- **EXERCISE DETAILS**:
Pictures do not belong in the copy; transcribe everything else in the records exactly.

------ RECORDS FOR THIS EXERCISE

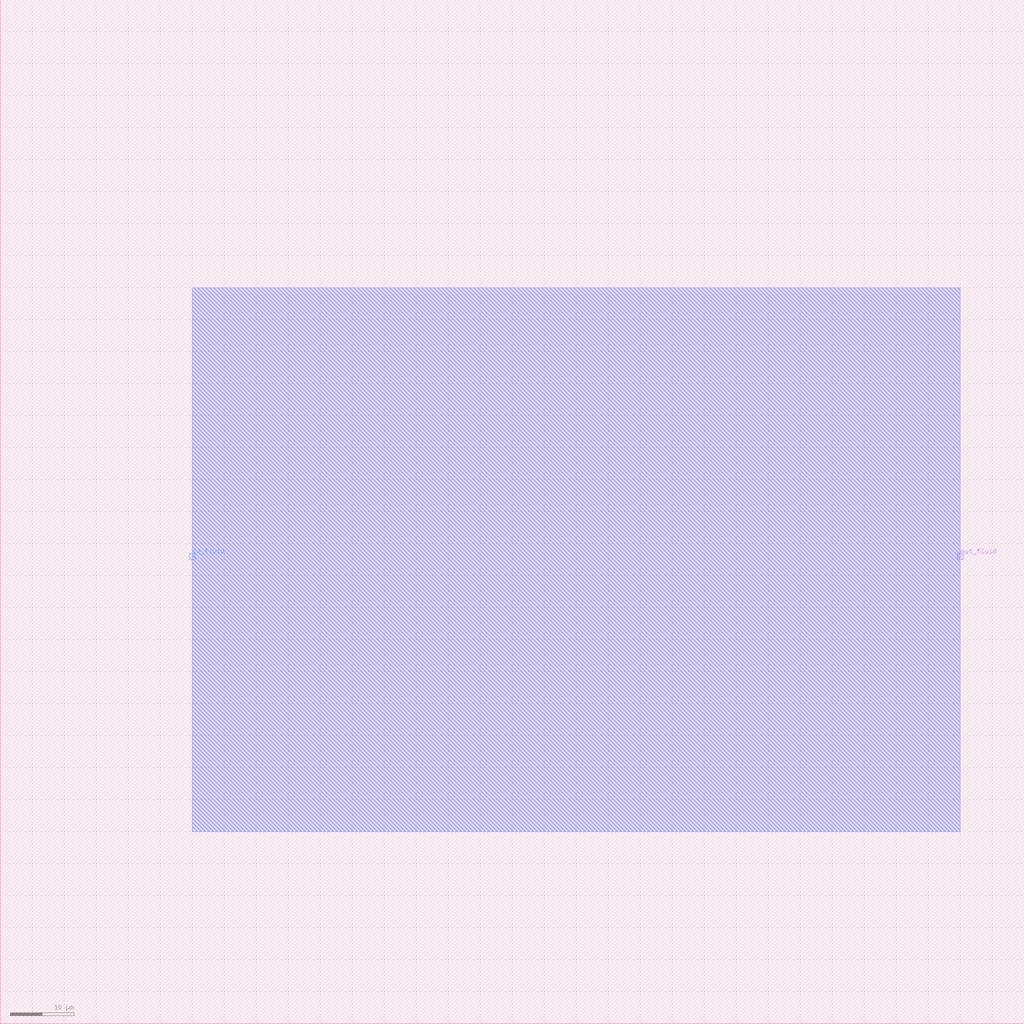
<source format=lef>

MACRO directional_res_400nl
  CLASS CORE ;
  ORIGIN  0 0 ;
  FOREIGN directional_res_400nl 0 0 ;
  SIZE 160 BY 160 ;
  SYMMETRY X Y ;
  SITE CoreSite ;
  PIN in_fluid
    DIRECTION INPUT ;
    USE SIGNAL ;
    PORT
      LAYER met4 ;
        RECT 29.5 72.5 30.5 73.5 ;
    END
  END in_fluid
  PIN out_fluid
    DIRECTION OUTPUT ;
    USE SIGNAL ;
    PORT
      LAYER met1 ;
        RECT 149.5 72.5 150.5 73.5 ;
    END
  END out_fluid
  OBS
    LAYER met1 ;
      RECT 30 30 150 115 ;
    LAYER met2 ;
      RECT 30 30 150 115 ;
    LAYER met3 ;
      RECT 30 30 150 115 ;
    LAYER met4 ;
      RECT 30 30 150 115 ;
  END
  PROPERTY CatenaDesignType "deviceLevel" ;
END directional_res_400nl

</source>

------------

- **RESULT OF THIS EXERCISE**:
<source format=lef>

MACRO directional_res_400nl
  CLASS CORE ;
  ORIGIN  0 0 ;
  FOREIGN directional_res_400nl 0 0 ;
  SIZE 160 BY 160 ;
  SYMMETRY X Y ;
  SITE CoreSite ;
  PIN in_fluid
    DIRECTION INPUT ;
    USE SIGNAL ;
    PORT
      LAYER met4 ;
        RECT 29.5 72.5 30.5 73.5 ;
    END
  END in_fluid
  PIN out_fluid
    DIRECTION OUTPUT ;
    USE SIGNAL ;
    PORT
      LAYER met1 ;
        RECT 149.5 72.5 150.5 73.5 ;
    END
  END out_fluid
  OBS
    LAYER met1 ;
      RECT 30 30 150 115 ;
    LAYER met2 ;
      RECT 30 30 150 115 ;
    LAYER met3 ;
      RECT 30 30 150 115 ;
    LAYER met4 ;
      RECT 30 30 150 115 ;
  END
  PROPERTY CatenaDesignType "deviceLevel" ;
END directional_res_400nl

</source>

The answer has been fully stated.